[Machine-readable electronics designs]
== Segment start ==

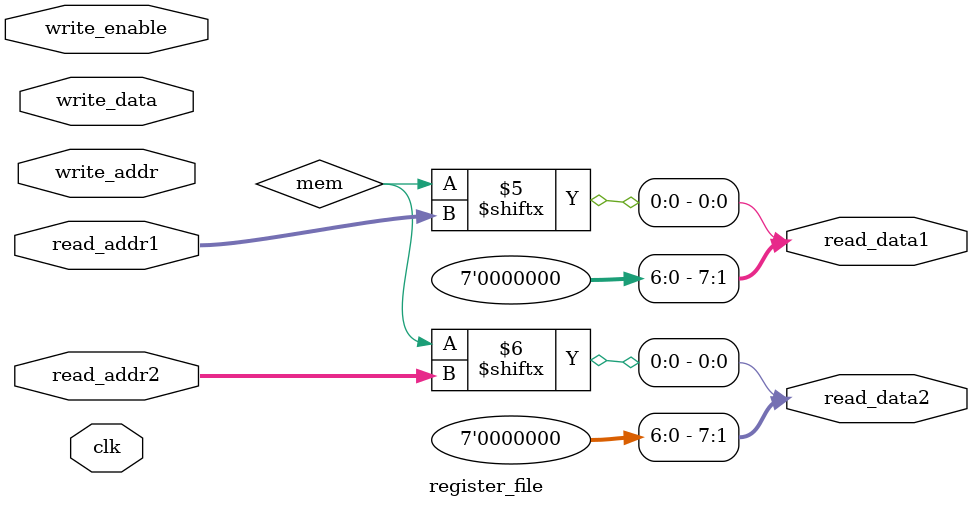
<source format=v>
module register_file (
    input clk,
    input [2:0] read_addr1, read_addr2, write_addr,
    input [7:0] write_data,
    input write_enable,
    output [7:0] read_data1, read_data2
);


    always @(posedge clk) begin
        if (write_enable)
            mem[write_addr] <= write_data;
    end


    assign read_data1 = mem[read_addr1];
    assign read_data2 = mem[read_addr2];
endmodule

</source>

== Segment end ==

The task: Leave out the pictures and print each record exactly as it stands.

Response below:
<source format=v>
module register_file (
    input clk,
    input [2:0] read_addr1, read_addr2, write_addr,
    input [7:0] write_data,
    input write_enable,
    output [7:0] read_data1, read_data2
);


    always @(posedge clk) begin
        if (write_enable)
            mem[write_addr] <= write_data;
    end


    assign read_data1 = mem[read_addr1];
    assign read_data2 = mem[read_addr2];
endmodule

</source>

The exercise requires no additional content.